● Exercise brief:
Reproduce the lines of the listing verbatim, from its first line up to and including the line with "Контроль качества".

● Page-level text extractions:
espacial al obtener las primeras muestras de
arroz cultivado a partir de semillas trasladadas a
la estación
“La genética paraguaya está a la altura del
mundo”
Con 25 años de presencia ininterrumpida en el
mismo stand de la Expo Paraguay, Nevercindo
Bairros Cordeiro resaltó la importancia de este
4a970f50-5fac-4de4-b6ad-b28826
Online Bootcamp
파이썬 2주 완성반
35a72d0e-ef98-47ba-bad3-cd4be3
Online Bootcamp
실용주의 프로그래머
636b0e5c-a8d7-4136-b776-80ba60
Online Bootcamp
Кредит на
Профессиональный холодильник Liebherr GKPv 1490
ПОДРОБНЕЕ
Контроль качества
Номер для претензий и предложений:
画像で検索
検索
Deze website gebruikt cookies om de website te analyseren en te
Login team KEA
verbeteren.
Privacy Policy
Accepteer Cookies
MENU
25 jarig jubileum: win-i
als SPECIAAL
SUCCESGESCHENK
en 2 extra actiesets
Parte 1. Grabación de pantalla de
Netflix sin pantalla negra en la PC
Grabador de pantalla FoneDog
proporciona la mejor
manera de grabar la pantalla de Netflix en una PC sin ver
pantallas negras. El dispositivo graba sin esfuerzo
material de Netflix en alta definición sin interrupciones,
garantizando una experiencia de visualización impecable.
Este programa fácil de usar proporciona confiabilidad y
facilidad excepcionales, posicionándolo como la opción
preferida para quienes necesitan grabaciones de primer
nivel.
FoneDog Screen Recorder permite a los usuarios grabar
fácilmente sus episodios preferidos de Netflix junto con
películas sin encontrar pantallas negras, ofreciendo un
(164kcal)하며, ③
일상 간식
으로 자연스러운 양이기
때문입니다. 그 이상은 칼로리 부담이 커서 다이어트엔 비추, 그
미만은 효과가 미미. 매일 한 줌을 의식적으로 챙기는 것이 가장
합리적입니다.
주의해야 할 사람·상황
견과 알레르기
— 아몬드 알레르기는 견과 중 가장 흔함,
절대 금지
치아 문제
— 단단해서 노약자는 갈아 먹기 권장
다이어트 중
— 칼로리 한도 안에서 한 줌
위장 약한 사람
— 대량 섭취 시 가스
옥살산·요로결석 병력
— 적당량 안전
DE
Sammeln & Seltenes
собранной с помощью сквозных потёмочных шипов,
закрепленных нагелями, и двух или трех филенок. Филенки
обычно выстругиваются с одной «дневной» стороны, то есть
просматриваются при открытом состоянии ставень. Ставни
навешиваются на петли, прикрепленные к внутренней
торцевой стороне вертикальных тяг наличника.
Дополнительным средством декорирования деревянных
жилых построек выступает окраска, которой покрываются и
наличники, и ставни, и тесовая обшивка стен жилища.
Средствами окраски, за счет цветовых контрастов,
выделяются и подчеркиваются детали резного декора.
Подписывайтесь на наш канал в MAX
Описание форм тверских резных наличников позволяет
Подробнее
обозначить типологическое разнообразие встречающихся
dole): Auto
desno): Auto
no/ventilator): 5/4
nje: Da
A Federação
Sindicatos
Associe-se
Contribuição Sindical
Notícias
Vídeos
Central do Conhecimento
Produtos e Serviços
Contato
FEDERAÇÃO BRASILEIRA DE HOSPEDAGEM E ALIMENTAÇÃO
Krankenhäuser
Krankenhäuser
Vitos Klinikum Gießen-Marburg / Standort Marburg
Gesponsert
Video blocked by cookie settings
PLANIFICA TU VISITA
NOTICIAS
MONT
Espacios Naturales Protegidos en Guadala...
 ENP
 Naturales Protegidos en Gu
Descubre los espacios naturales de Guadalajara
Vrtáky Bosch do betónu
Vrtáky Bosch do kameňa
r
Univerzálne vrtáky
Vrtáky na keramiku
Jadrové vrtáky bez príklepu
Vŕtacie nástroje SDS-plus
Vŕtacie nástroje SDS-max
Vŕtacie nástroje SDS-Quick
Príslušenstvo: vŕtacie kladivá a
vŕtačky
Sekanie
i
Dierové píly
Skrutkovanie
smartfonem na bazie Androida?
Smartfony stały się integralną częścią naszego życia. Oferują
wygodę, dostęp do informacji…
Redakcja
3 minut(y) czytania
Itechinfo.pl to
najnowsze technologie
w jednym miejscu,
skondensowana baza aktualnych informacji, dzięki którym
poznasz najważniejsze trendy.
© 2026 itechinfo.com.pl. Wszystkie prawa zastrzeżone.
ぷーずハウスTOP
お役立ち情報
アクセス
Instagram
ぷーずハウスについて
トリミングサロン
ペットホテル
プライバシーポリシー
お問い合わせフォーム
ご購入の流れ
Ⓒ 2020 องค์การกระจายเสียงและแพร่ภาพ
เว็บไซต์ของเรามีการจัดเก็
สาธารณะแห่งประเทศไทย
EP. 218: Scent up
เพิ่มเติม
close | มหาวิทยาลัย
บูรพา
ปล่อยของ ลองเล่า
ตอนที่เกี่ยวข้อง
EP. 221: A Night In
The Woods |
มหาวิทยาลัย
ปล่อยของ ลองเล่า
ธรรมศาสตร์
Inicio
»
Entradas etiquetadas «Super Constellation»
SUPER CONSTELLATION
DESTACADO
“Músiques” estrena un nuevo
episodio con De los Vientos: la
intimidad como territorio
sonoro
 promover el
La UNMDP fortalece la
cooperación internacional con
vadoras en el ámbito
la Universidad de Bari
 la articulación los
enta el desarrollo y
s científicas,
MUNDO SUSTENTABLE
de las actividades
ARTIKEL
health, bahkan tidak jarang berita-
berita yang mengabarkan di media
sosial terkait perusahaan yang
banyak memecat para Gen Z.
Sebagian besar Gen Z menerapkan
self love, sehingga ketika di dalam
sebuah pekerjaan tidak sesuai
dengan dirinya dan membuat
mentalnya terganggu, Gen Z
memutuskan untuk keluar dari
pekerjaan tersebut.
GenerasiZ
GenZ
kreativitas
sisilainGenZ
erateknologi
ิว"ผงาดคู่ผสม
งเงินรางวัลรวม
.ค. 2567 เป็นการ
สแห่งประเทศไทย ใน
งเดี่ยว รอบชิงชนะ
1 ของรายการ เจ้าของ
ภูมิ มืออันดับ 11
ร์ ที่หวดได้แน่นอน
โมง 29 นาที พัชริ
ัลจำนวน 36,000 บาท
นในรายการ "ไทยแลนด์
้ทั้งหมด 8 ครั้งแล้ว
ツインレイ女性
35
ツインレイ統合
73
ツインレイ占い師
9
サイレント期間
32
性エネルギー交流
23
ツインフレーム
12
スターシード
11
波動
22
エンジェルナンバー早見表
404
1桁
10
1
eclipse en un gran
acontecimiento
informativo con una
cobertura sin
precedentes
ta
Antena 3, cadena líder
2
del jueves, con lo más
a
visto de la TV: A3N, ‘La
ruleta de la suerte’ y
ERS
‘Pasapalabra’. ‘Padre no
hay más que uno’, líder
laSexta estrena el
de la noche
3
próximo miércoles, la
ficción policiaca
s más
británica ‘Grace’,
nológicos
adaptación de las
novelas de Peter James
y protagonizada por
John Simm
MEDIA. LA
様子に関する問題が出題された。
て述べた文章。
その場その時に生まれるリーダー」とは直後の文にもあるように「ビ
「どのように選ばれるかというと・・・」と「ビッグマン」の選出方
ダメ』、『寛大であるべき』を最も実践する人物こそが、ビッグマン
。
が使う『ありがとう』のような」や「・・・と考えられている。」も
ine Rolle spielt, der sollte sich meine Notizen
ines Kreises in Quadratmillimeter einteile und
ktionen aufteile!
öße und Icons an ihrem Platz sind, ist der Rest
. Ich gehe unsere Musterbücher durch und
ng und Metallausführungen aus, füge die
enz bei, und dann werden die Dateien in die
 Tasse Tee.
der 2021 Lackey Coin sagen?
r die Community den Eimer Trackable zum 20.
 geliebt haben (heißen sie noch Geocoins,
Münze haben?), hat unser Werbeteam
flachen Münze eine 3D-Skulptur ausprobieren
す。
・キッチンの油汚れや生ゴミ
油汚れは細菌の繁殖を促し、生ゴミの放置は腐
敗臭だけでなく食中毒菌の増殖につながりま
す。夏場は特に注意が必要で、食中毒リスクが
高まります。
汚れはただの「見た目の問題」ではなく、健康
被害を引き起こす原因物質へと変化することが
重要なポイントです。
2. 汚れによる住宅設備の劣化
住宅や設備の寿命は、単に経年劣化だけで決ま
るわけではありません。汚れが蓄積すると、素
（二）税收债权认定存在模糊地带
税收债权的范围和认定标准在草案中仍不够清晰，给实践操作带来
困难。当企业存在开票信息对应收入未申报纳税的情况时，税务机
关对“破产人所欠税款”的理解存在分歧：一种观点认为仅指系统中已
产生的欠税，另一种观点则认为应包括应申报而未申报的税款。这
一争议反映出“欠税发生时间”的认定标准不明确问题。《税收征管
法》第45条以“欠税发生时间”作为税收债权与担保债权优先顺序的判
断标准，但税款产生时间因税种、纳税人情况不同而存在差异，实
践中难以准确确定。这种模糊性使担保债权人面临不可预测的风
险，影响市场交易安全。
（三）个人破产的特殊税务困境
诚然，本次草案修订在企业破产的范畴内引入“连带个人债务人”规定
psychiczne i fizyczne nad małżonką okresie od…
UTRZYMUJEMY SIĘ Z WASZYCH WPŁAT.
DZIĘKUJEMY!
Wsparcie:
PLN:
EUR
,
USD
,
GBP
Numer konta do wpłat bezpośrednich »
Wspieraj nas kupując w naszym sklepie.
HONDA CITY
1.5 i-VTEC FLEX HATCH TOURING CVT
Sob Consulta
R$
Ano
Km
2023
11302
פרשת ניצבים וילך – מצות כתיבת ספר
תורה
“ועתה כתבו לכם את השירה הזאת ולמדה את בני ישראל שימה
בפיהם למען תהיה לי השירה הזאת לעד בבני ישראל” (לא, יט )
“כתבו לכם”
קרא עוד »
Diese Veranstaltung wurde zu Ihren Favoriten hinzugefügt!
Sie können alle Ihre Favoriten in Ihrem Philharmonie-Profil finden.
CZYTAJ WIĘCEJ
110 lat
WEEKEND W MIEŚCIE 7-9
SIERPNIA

● Reply to the task:
espacial al obtener las primeras muestras de
arroz cultivado a partir de semillas trasladadas a
la estación
“La genética paraguaya está a la altura del
mundo”
Con 25 años de presencia ininterrumpida en el
mismo stand de la Expo Paraguay, Nevercindo
Bairros Cordeiro resaltó la importancia de este
4a970f50-5fac-4de4-b6ad-b28826
Online Bootcamp
파이썬 2주 완성반
35a72d0e-ef98-47ba-bad3-cd4be3
Online Bootcamp
실용주의 프로그래머
636b0e5c-a8d7-4136-b776-80ba60
Online Bootcamp
Кредит на
Профессиональный холодильник Liebherr GKPv 1490
ПОДРОБНЕЕ
Контроль качества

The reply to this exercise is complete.